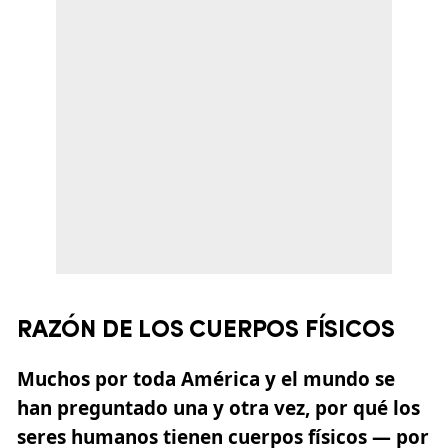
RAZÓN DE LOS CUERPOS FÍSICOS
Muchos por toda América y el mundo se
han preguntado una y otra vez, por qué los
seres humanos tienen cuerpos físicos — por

___

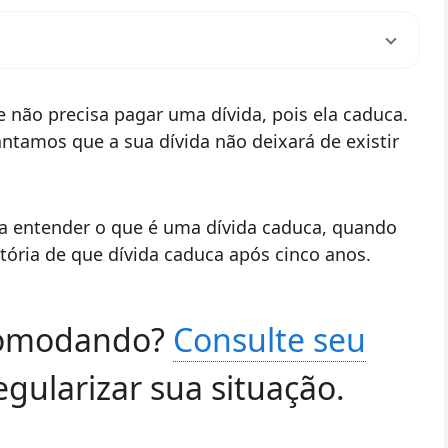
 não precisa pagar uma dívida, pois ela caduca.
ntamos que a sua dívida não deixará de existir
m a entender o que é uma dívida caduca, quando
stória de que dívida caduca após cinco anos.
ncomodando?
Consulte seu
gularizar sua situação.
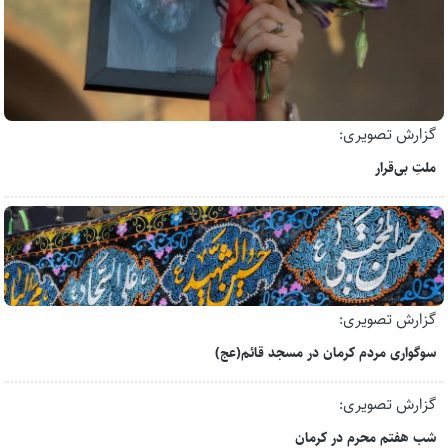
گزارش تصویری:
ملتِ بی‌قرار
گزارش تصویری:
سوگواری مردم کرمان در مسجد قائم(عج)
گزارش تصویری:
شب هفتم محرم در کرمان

___

**YOUR TASK**
Word for word, repeat the lines above from the one with "ntamos que a" through the one with "شب هفتم محرم در کرمان", and nothing beyond them. Omit the pictures.

**FINISHED EXERCISE**
ntamos que a sua dívida não deixará de existir
m a entender o que é uma dívida caduca, quando
stória de que dívida caduca após cinco anos.
ncomodando?
Consulte seu
gularizar sua situação.
گزارش تصویری:
ملتِ بی‌قرار
گزارش تصویری:
سوگواری مردم کرمان در مسجد قائم(عج)
گزارش تصویری:
شب هفتم محرم در کرمان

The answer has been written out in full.